Stworzenie własnej pracy dyplomowej wymaga niestety wysiłku, wkładu pracy, wyszukiwania informacji, umiejętności wnioskowania…bywa, że i to za dużo dla przyszłości polskiej inteligencji. Wychowany na przysłowiu „Polak potrafi”, dysponujący wieloma kontaktami student wykłada gotówkę i odkupuje pracę od starszego kolegi, najlepiej z innej uczelni. Wnosi ewentualnie poprawki i tytuł licencjata, magistra ma w kieszeni.

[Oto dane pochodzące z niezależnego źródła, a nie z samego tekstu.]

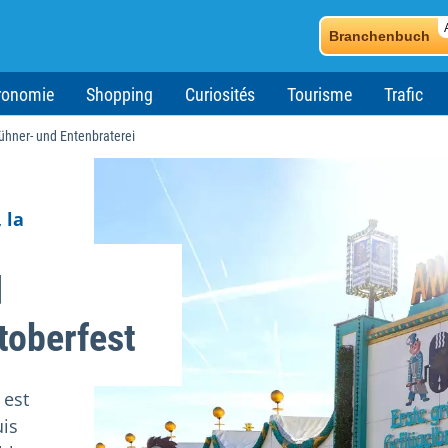
Branchenbuch
ronomie
Shopping
Curiosités
Tourisme
Trafic
hner- und Entenbraterei
 la
d
toberfest
 est
uis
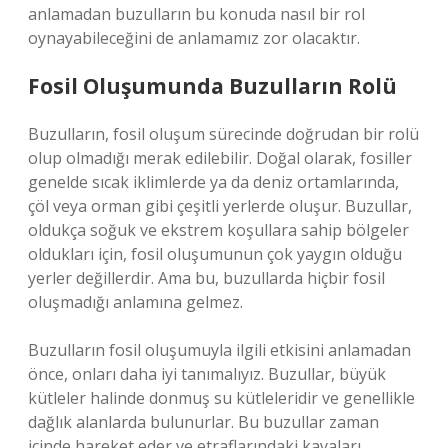
anlamadan buzulların bu konuda nasıl bir rol
oynayabileceğini de anlamamız zor olacaktır.
Fosil Oluşumunda Buzulların Rolü
Buzulların, fosil oluşum sürecinde doğrudan bir rolü
olup olmadığı merak edilebilir. Doğal olarak, fosiller
genelde sıcak iklimlerde ya da deniz ortamlarında,
çöl veya orman gibi çeşitli yerlerde oluşur. Buzullar,
oldukça soğuk ve ekstrem koşullara sahip bölgeler
oldukları için, fosil oluşumunun çok yaygın olduğu
yerler değillerdir. Ama bu, buzullarda hiçbir fosil
oluşmadığı anlamına gelmez.
Buzulların fosil oluşumuyla ilgili etkisini anlamadan
önce, onları daha iyi tanımalıyız. Buzullar, büyük
kütleler halinde donmuş su kütleleridir ve genellikle
dağlık alanlarda bulunurlar. Bu buzullar zaman
içinde hareket eder ve etraflarındaki kayaları,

Jest to jednak ryzykowny scenariusz. Środowisko wyższych uczelni jest dość zamknięte, a co jeśli oskarżą o plagiat, pozbawią tytułu, a w najgorszym wypadku grożą 3 lata więzienia. I na to jest sposób.
Wystarczy skorzystać z popularnej wyszukiwarki, by znaleźć osoby, a nawet coraz częściej firmy działające legalnie (!), które oferują leniwemu studentowi napisanie pracy dyplomowej. Opcjonalnie można również skorzystać z ogłoszeń w gazecie lokalnej, serwisu aukcyjnego bądź poczty pantoflowej. Jedna z firm oferujących pisanie prac znajduje się we Wrocławiu. Ich cennik zależy od długości pracy oraz dostępności do bibliografii. Każdego klienta traktują indywidualnie, na jego życzenie wystawiają fakturę, wtedy do podstawy ceny (600-2000 zł) doliczany jest podatek VAT.
Ministerstwo Edukacji Narodowej i Sportu umywa ręce, nie zna skali problemu, wszak studenci z reguły nie donoszą na siebie. Uczelnie z kolei są bezradne, jeśli student jest dobrze przygotowany nie są w stanie niczego udowodnić. Jednak coraz częściej zdarza się, że pisanie pracy zastępują egzaminem dyplomowym.
Takie sytuacje będą coraz częstsze w dobie, gdy studiowanie stało się powszechne, a rynek uczelni powiększył się o uczelnie niepubliczne. Student też człowiek obierze łatwiejszą drogę. Może powinniśmy zapytać ile tak naprawdę warty jest magister?